A 58-year-old African American woman with a past medical history of hypertension (HTN), hyperlipidemia, severe gastroesophageal reflux disease (GERD) and limited cutaneous systemic sclerosis (lcSSc) presented to the emergency department with shortness of breath (SOB) and progressive bilateral lower extremity swelling for three weeks. She denied any chest pain, but endorsed generalized fatigue and dyspnea with activities of daily living. She denied orthopnea, but stated she always sleeps upright secondary to severe GERD. On review of systems, she endorsed occasional palpitations without presyncopal symptoms and a dry cough. She denied any caffeine intake, stimulant use, alcohol use or illicit drug use.
Her medications included a daily low-dose aspirin, triamterene-hydrochlorothiazide, pravastatin, omeprazole, amlodipine for Raynaud’s symptoms and infrequent use of ibuprofen as needed for pain or headaches.
Vital signs at triage showed elevated blood pressure of 160/114 with tachycardia at 152 beats per minute (bpm), mild tachypnea with a respiratory rate of 22 breaths per minute and 98% oxygen saturation on room air. After she was given furosemide and metoprolol intravenously, her blood pressure improved to 124/80 with continued tachycardia at 124 bpm. Physical exam revealed respiratory distress, elevated jugular venous pressure, bibasilar crackles and skin tightening on the bilateral dorsal aspects of her hands and distal forearms with digital necrosis of her right third digit (see Figure 1). No murmurs were auscultated, and her tachycardia had a regular rhythm.

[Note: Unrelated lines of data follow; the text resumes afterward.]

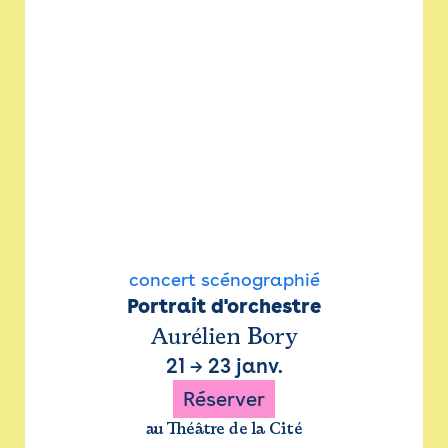
concert scénographié
Portrait d'orchestre
Aurélien Bory
21
→
23 janv.
Réserver
au Théâtre de la Cité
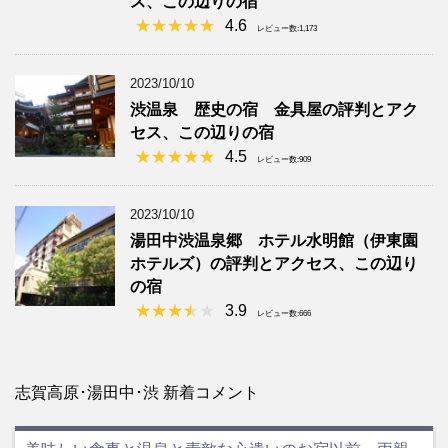
ス、この辺りの宿
4.6
レビュー数:1,173
2023/10/10
渋温泉 歴史の宿 金具屋の評判とアク
セス、この辺りの宿
4.5
レビュー数:909
2023/10/10
湯田中渋温泉郷 ホテル水明館（伊東園
ホテルズ）の評判とアクセス、この辺り
の宿
3.9
レビュー数:666
志賀高原･湯田中･渋 新着コメント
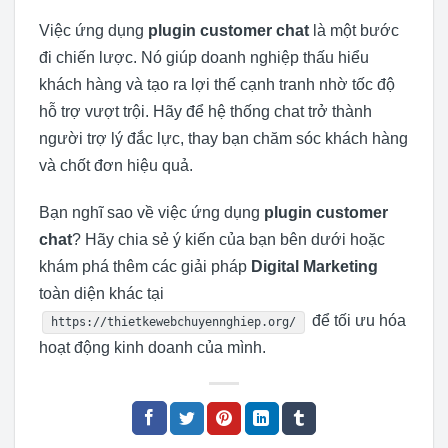
Việc ứng dụng
plugin customer chat
là một bước
đi chiến lược. Nó giúp doanh nghiệp thấu hiểu
khách hàng và tạo ra lợi thế cạnh tranh nhờ tốc độ
hỗ trợ vượt trội. Hãy để hệ thống chat trở thành
người trợ lý đắc lực, thay bạn chăm sóc khách hàng
và chốt đơn hiệu quả.
Bạn nghĩ sao về việc ứng dụng
plugin customer
chat
? Hãy chia sẻ ý kiến của bạn bên dưới hoặc
khám phá thêm các giải pháp
Digital Marketing
toàn diện khác tại
để tối ưu hóa
https://thietkewebchuyennghiep.org/
hoạt động kinh doanh của mình.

Laboratory evaluation revealed an elevated brain-type natriuretic peptide, acute kidney injury, a bland urinalysis and an elevated troponin. Her lcSSc serologies were significant for positive anti-nuclear antibody 1:160 speckled pattern, positive anti-Ro antibody and negative anti-topoisomerase antibody. Her admission electrocardiogram (ECG) was interpreted as demonstrating a narrow complex tachycardia at 130 bpm (see Figure 2), most consistent with sinus tachycardia.
A CT of her chest, pulmonary embolism protocol, showed bilateral pleural effusions without evidence of parenchymal abnormalities consistent with interstitial lung disease (see Figure 3). An echocardiogram showed a left ventricular ejection fraction of 33%, concentric left ventricular hypertrophy, and an estimated systolic pulmonary artery pressure of 80 mmHg. Cardiac catheterization showed normal coronary arteries, normal pulmonary artery capillary wedge pressure and a pulmonary artery pressure mean of 38 mmHg, indicating mild pulmonary hypertension.
Upon discharge, her diagnoses included hypertensive emergency, acute chronic heart failure with reduced ejection fraction, acute renal failure without evidence of scleroderma renal crisis and mild pulmonary hypertension. Given her dangerously low left ventricular ejection fraction, which can be associated with sudden cardiac death, she was discharged with an external defibrillator vest.